Food allergies prompt concerns over unlabeled items
Published 9:50 pm Saturday, March 8, 2008
ARLINGTON — More than a week ago, Joan Deigert went to a Starbucks store and bought a snack, a cream cheese pastry.
When she got home and took a bite, she said she noticed it seemed to have an almond flavor.
While Deigert isn’t allergic to nuts, the nurse realized that other people can have life-threatening allergies to nuts. Did the pastry have any actual nuts in it, she wondered. And if it did, how would a customer find out?
“I don’t want to see a child hurt or see a family suffer,” Deigert said. “It’s a preventable tragedy.”
Getting an answer to Deigert’s questions on ingredients proved more complicated than she anticipated.
She bought the pastry at a kiosk located inside a Safeway store in Lake Stevens. So although the employees are trained by Starbucks, Safeway is licensed to operate the stand.

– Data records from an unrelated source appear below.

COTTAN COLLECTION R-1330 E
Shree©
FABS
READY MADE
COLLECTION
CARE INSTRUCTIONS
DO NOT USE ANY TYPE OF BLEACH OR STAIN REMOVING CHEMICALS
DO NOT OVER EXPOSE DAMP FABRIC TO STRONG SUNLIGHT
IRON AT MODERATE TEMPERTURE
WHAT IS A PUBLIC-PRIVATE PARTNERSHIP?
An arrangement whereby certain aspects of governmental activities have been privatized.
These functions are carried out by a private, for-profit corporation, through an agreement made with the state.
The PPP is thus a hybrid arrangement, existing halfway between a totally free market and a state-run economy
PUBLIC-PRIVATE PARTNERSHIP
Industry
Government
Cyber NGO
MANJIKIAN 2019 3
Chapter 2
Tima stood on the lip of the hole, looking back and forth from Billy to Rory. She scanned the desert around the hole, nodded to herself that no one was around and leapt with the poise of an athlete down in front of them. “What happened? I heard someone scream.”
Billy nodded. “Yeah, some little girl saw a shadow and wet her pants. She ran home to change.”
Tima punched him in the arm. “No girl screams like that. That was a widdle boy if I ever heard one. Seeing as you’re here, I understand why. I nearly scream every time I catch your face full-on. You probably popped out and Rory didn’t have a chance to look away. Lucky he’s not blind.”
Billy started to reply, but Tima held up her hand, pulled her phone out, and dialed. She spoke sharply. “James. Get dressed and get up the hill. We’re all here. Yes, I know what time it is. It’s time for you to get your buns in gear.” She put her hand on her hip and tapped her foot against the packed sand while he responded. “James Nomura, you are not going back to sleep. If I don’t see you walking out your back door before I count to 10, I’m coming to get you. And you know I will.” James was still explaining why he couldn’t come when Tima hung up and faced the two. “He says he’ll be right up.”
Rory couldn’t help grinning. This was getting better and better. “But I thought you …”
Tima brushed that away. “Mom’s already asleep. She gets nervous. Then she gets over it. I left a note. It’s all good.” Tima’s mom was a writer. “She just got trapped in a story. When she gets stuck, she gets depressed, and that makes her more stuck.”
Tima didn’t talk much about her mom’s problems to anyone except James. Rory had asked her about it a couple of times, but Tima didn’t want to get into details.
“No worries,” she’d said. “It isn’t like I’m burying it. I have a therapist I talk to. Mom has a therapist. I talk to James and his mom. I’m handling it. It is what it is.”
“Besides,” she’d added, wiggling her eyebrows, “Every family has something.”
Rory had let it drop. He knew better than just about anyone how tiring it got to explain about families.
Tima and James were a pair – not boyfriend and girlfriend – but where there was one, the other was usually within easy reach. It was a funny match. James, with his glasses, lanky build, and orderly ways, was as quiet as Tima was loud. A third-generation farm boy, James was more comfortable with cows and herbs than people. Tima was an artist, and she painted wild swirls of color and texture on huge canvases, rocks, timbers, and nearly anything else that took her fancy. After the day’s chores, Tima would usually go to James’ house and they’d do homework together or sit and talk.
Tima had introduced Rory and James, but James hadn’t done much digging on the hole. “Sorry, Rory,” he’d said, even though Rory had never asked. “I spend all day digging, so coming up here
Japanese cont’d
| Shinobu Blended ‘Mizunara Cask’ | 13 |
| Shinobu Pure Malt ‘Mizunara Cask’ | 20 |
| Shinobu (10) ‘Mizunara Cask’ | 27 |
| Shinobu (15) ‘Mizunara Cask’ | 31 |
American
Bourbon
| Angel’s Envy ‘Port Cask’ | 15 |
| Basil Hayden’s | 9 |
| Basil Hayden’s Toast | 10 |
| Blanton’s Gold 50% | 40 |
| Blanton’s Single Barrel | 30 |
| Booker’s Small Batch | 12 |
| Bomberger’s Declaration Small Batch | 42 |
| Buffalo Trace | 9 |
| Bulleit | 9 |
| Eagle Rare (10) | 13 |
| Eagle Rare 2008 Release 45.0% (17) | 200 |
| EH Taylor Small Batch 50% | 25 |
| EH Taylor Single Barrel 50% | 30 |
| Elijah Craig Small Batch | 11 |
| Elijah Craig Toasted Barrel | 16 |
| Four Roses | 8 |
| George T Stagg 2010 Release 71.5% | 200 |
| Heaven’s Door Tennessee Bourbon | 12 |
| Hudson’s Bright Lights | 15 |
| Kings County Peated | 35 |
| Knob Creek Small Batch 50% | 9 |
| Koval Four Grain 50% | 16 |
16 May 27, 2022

Deigert called Starbucks headquarters to find out whether there were nuts in her pastry. She called Safeway.
“You couldn’t find out,” Deigert said.
Teena Massingill, a Safeway spokeswoman, said that the company has since called Deigert to discuss the problem.
“We apologize that she didn’t get the customer service she deserved,” Massingill said. “Certainly, we want her to receive any sort of information she wants on products she purchases at Safeway.”
The answer to Deigert’s question, Massingill said, is that the cream cheese pastry does not contain nuts. However, it is made at a bakery that does produce products with nuts.
Information about a product’s ingredients are available on store computers, which are available to employees, Massingill said.
To make it easier for employees to get the information, Safeway stores will soon have guidebooks that list the nutritional information of their products. The manual is expected to be in stores within the next 60 days, she said.
A severe allergic reaction to common foods and other substances, called anaphylaxis, can be life-threatening. Some people are so sensitive, they don’t have to take a full bite of something to suffer a reaction. Even something as simple as someone using a pair of tongs to pick up a banana nut muffin and then using the same tongs to pick up a sugar cookie can be life-threatening to the most severely allergic.
As she tried to get answers, Deigert also called the Snohomish Health District to find out what the rules are on listing ingredients for freshly-prepared foods.
“A customer should be able to ask what the ingredients are and get an answer,” said Rick Zahalka, who oversees the public health agency’s restaurant and food inspection program.
An inspector went to the Safeway store on Wednesday and found that a list of ingredients for the pastries sold at the Starbucks kiosk is now available, Zahalka said.
Zahalka said he also will talk to inspectors about the issue and ask them to check during routine inspections on whether product ingredients are available for unpackaged food products sold in the county’s stores.
Steps being taken by Safeway and Snohomish Health District should help customers get the information they want.
“To me it’s a win,” she said. “My main concern was that they not sell the product or display it until it was properly labeled.”